The Thrum he’d created was no more than a low hum of a
noise, too quiet to hear directly, all but undetectable. Within an hour, what
had started for the mages as no more than the malaise of a child’s fear in a
thunderstorm had become something far more. For some, the hysteria took no
conscious form but only caused paranoia, but for most, it caused hallucinations
and mumbling voices in their minds. They saw ghosts of the dead or demons,
sometimes living men and women they knew who were not actually there, as real
and solid as any living man. For some few of them, more than he might have
expected, it manifested as frank and probably permanent insanity. Naturally
they’d turned on each other.
He was surprised he’d thought of it. The Thrum had been
completely useless against Kadak’s demons who’d seemed to lack imagination or
because their minds did not work like the minds of people, and it was of only
limited use with Hadrians, so he’d never found occasion to use it during the
war. Against these mages, however, it had worked spectacularly well. Better
than he could have hoped, just like all his magic of late….
“This is reckless. We could be in Byrandia by now, well
clear of them. Instead, you court disaster by teasing them with noises.”

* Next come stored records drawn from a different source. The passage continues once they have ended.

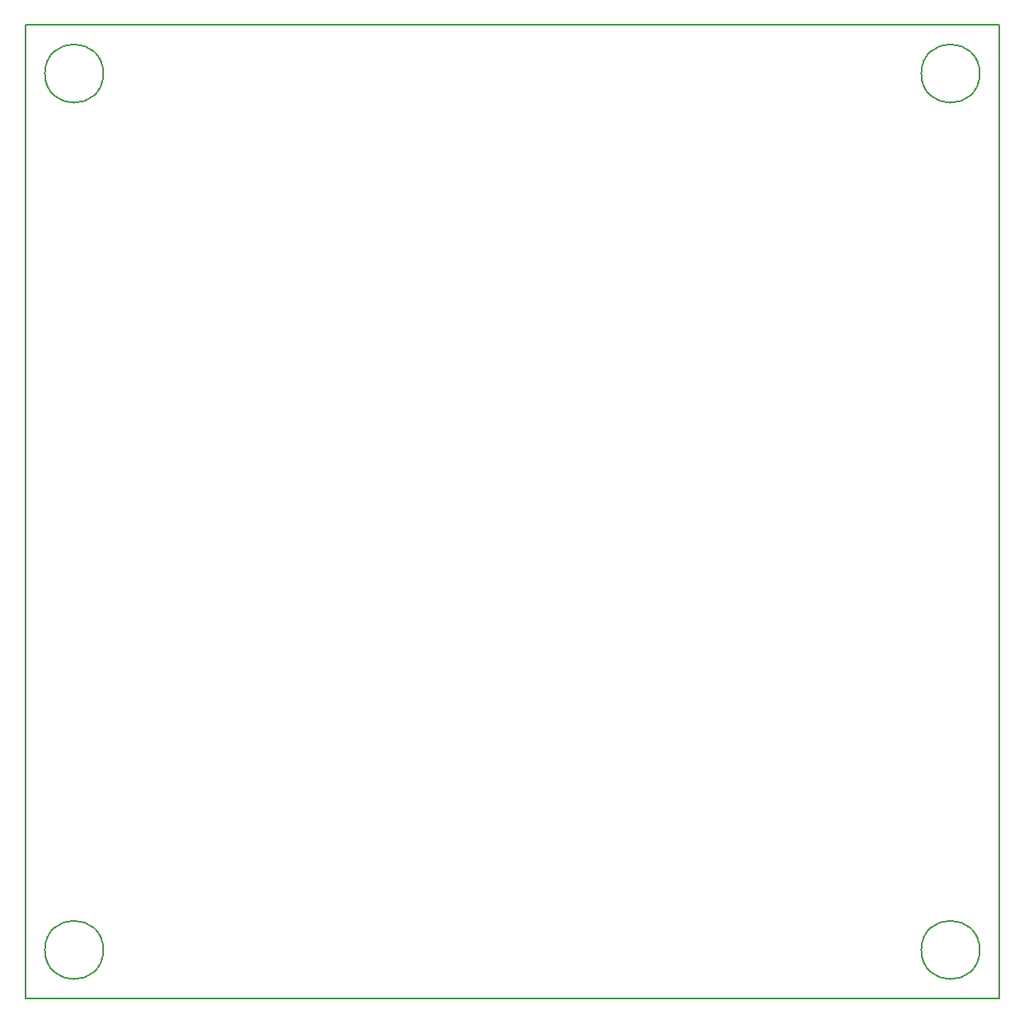
<source format=gko>
%FSLAX24Y24*%
%MOIN*%
G70*
G01*
G75*
G04 Layer_Color=16711935*
%ADD10R,0.0276X0.0354*%
%ADD11R,0.0906X0.0906*%
%ADD12R,0.0354X0.0276*%
%ADD13R,0.0394X0.0433*%
%ADD14R,0.0591X0.0236*%
%ADD15C,0.0787*%
%ADD16C,0.0100*%
%ADD17C,0.0984*%
%ADD18C,0.1575*%
%ADD19C,0.0591*%
%ADD20C,0.1181*%
%ADD21R,0.0591X0.0591*%
%ADD22C,0.0500*%
%ADD23R,0.0906X0.0906*%
%ADD24R,0.0433X0.0394*%
%ADD25R,0.0906X0.0984*%
%ADD26R,0.0453X0.0236*%
%ADD27O,0.0236X0.0866*%
%ADD28C,0.0098*%
%ADD29C,0.0079*%
%ADD30C,0.0394*%
%ADD31C,0.0090*%
%ADD32C,0.0080*%
%ADD33R,0.0356X0.0434*%
%ADD34R,0.0986X0.0986*%
%ADD35R,0.0434X0.0356*%
%ADD36R,0.0474X0.0513*%
%ADD37R,0.0671X0.0316*%
%ADD38C,0.1064*%
%ADD39C,0.1655*%
%ADD40C,0.0671*%
%ADD41C,0.1261*%
%ADD42R,0.0671X0.0671*%
%ADD43C,0.0580*%
%ADD44R,0.0986X0.0986*%
%ADD45R,0.0513X0.0474*%
%ADD46R,0.0986X0.1064*%
%ADD47R,0.0533X0.0316*%
%ADD48O,0.0316X0.0946*%
D29*
X38583Y1969D02*
G03*
X38583Y1969I-1181J0D01*
G01*
X3150D02*
G03*
X3150Y1969I-1181J0D01*
G01*
Y37402D02*
G03*
X3150Y37402I-1181J0D01*
G01*
X38583D02*
G03*
X38583Y37402I-1181J0D01*
G01*
X39370Y0D02*
Y39370D01*
X0D02*
X39370D01*
X0Y0D02*
Y39370D01*
Y0D02*
X39370D01*
M02*

</source>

Dith pointedly crept a bit further forward. If he had gone
on to Byrandia and left this detachment intact behind him, he would have left
himself no retreat. Given that he still had no idea what awaited him there, he
would rather leave a real, physical and most importantly non-magical escape
route open, which meant clearing these mages from the landbridge decisively,
such that they would not be inclined to return. That meant terror far more
than destruction.
Suddenly below him, the chaos stopped short. Something was
not right. He sat up and watched them, a frown crossing his brow. They’d
stopped chasing each other, stopped attacking each other. They stood perfectly
still, as if the Thrum had stopped. Had someone discovered it and stopped it
already? Except…no, he could still feel it surrounding them. What had
changed?
Even from here, he could feel their terror rising silently,
blistering their minds, driving them far beyond anything he had done to them.
This worried him because this new terror was real, with a real cause, and the
Thrum only compounded their very real fear. This he could not control,
especially not without knowing what caused it, and he did not like what he
could not control.
“Let it go. You got what you wanted––they are
sufficiently terrorized. Take this opportunity to leave, and do not look back.”
He squinted, trying to see what it was that had them keening
with horror and turning their magic inward, to creating protections for
themselves rather than to outward in attack, but it was no use. He would have
to get closer.
“What are you doing?”
He slipped down from the overlook and moved in, bending the
light around him. He touched Glasada’s forehead reassuringly as he passed, and
the horse did his best to take on silence, trusting that Dith would return for
him from the darkness and the strange noises. Then they would leave this
slippery salty place at last and go somewhere safe.
Such was his implicit promise in his touch. But he had to
know what was so frightening to them suddenly that it had overpowered the
Thrum. After all, it might mean he should be afraid, too. In the distance, he
thought he heard a slow rumble of thunder, and he absently wondered if it might
storm. Odd that there were no clouds.
Dith had taken only minutes to slip down the hillside, but
getting nearer the mage army’s camp took hours. Residual protections lingered
here and there about the land, but these seemed mostly forgotten pieces of
magic. Still, he was not inclined to trip them and bring the whole lot of
terrified mages down upon him with their protections and attacks readied.